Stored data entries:
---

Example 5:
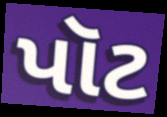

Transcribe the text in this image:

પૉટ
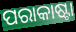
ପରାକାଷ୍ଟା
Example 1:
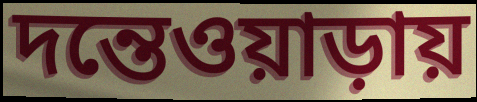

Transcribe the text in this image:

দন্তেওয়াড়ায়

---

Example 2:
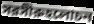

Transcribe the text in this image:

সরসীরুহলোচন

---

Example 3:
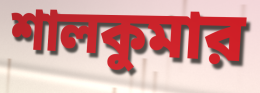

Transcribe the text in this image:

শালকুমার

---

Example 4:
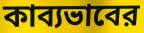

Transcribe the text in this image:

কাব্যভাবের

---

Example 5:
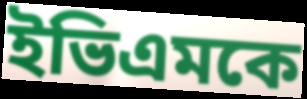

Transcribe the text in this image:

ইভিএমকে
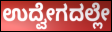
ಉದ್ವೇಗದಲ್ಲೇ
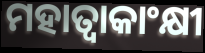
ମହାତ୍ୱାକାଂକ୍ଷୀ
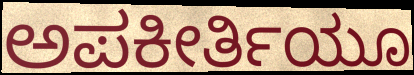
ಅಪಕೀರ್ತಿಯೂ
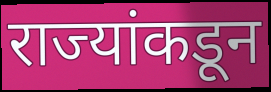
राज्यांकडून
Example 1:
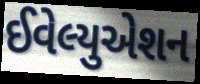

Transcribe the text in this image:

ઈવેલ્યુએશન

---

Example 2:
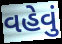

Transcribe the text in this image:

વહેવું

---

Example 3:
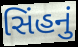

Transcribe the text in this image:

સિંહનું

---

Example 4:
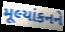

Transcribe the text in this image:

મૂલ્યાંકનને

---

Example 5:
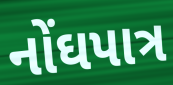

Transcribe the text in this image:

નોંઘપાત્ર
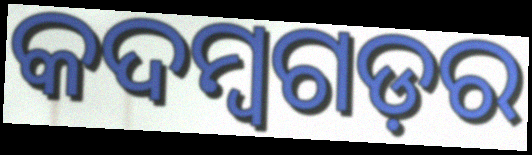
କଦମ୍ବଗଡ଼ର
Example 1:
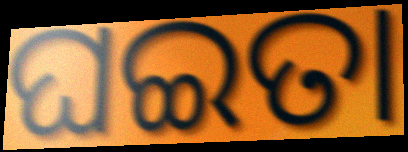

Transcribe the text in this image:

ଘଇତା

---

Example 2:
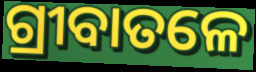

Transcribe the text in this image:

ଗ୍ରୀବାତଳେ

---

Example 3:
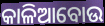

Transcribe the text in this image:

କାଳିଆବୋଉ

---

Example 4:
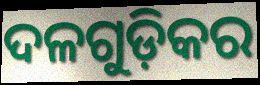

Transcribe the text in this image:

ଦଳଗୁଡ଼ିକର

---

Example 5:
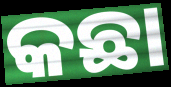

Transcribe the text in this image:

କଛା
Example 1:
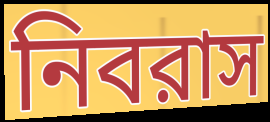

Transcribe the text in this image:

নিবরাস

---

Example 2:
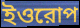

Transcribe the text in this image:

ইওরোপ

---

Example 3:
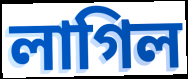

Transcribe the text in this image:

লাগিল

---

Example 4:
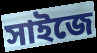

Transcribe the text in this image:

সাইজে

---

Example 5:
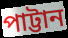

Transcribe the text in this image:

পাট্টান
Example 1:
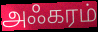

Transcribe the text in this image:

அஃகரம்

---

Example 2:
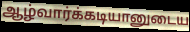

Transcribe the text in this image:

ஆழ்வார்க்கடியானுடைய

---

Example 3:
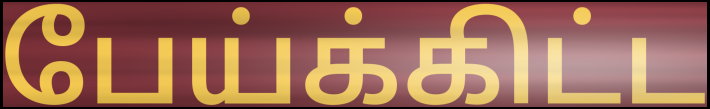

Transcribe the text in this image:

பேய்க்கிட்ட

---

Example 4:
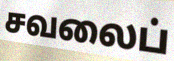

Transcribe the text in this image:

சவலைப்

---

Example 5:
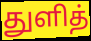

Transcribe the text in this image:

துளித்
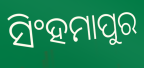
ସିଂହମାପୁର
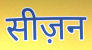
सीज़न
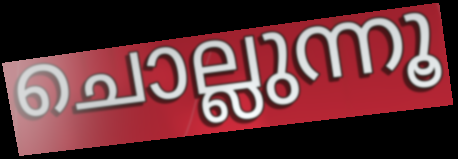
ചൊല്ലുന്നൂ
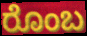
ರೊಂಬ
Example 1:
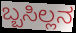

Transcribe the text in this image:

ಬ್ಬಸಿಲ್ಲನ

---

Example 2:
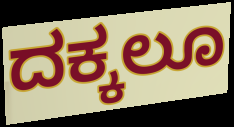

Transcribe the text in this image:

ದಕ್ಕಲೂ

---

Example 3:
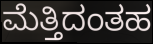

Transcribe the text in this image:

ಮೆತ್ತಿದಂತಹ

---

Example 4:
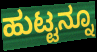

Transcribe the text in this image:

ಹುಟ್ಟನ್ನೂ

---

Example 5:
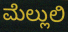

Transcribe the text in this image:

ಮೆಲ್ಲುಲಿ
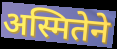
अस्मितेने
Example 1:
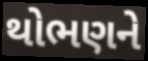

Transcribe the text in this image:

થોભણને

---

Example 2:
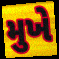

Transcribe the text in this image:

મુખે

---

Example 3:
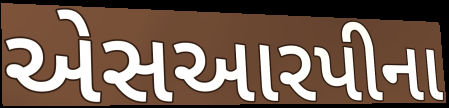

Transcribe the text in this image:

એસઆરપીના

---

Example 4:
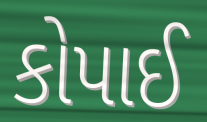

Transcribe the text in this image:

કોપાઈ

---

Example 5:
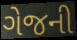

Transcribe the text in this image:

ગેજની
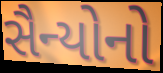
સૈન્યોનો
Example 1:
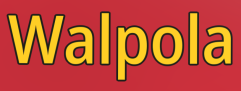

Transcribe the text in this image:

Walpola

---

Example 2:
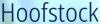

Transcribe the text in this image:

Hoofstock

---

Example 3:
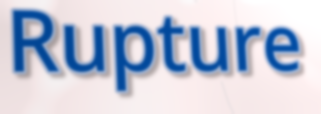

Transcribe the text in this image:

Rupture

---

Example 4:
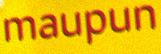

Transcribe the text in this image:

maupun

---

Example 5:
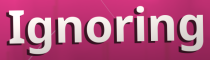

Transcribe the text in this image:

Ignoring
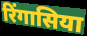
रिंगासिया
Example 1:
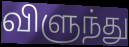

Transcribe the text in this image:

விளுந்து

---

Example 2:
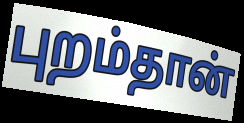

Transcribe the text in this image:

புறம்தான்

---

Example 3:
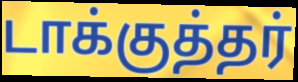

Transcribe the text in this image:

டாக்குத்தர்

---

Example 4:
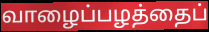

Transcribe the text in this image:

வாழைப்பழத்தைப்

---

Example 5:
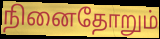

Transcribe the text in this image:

Exercise prompt =
From the entries above, output every line exactly and omit any image.

Answer for the task =
---

Example 5:

Transcribe the text in this image:

પૉટ
ପରାକାଷ୍ଟା
Example 1:

Transcribe the text in this image:

দন্তেওয়াড়ায়

---

Example 2:

Transcribe the text in this image:

সরসীরুহলোচন

---

Example 3:

Transcribe the text in this image:

শালকুমার

---

Example 4:

Transcribe the text in this image:

কাব্যভাবের

---

Example 5:

Transcribe the text in this image:

ইভিএমকে
ಉದ್ವೇಗದಲ್ಲೇ
ମହାତ୍ୱାକାଂକ୍ଷୀ
ಅಪಕೀರ್ತಿಯೂ
राज्यांकडून
Example 1:

Transcribe the text in this image:

ઈવેલ્યુએશન

---

Example 2:

Transcribe the text in this image:

વહેવું

---

Example 3:

Transcribe the text in this image:

સિંહનું

---

Example 4:

Transcribe the text in this image:

મૂલ્યાંકનને

---

Example 5:

Transcribe the text in this image:

નોંઘપાત્ર
କଦମ୍ବଗଡ଼ର
Example 1:

Transcribe the text in this image:

ଘଇତା

---

Example 2:

Transcribe the text in this image:

ଗ୍ରୀବାତଳେ

---

Example 3:

Transcribe the text in this image:

କାଳିଆବୋଉ

---

Example 4:

Transcribe the text in this image:

ଦଳଗୁଡ଼ିକର

---

Example 5:

Transcribe the text in this image:

କଛା
Example 1:

Transcribe the text in this image:

নিবরাস

---

Example 2:

Transcribe the text in this image:

ইওরোপ

---

Example 3:

Transcribe the text in this image:

লাগিল

---

Example 4:

Transcribe the text in this image:

সাইজে

---

Example 5:

Transcribe the text in this image:

পাট্টান
Example 1:

Transcribe the text in this image:

அஃகரம்

---

Example 2:

Transcribe the text in this image:

ஆழ்வார்க்கடியானுடைய

---

Example 3:

Transcribe the text in this image:

பேய்க்கிட்ட

---

Example 4:

Transcribe the text in this image:

சவலைப்

---

Example 5:

Transcribe the text in this image:

துளித்
ସିଂହମାପୁର
सीज़न
ചൊല്ലുന്നൂ
ರೊಂಬ
Example 1:

Transcribe the text in this image:

ಬ್ಬಸಿಲ್ಲನ

---

Example 2:

Transcribe the text in this image:

ದಕ್ಕಲೂ

---

Example 3:

Transcribe the text in this image:

ಮೆತ್ತಿದಂತಹ

---

Example 4:

Transcribe the text in this image:

ಹುಟ್ಟನ್ನೂ

---

Example 5:

Transcribe the text in this image:

ಮೆಲ್ಲುಲಿ
अस्मितेने
Example 1:

Transcribe the text in this image:

થોભણને

---

Example 2:

Transcribe the text in this image:

મુખે

---

Example 3:

Transcribe the text in this image:

એસઆરપીના

---

Example 4:

Transcribe the text in this image:

કોપાઈ

---

Example 5:

Transcribe the text in this image:

ગેજની
સૈન્યોનો
Example 1:

Transcribe the text in this image:

Walpola

---

Example 2:

Transcribe the text in this image:

Hoofstock

---

Example 3:

Transcribe the text in this image:

Rupture

---

Example 4:

Transcribe the text in this image:

maupun

---

Example 5:

Transcribe the text in this image:

Ignoring
रिंगासिया
Example 1:

Transcribe the text in this image:

விளுந்து

---

Example 2:

Transcribe the text in this image:

புறம்தான்

---

Example 3:

Transcribe the text in this image:

டாக்குத்தர்

---

Example 4:

Transcribe the text in this image:

வாழைப்பழத்தைப்

---

Example 5:

Transcribe the text in this image:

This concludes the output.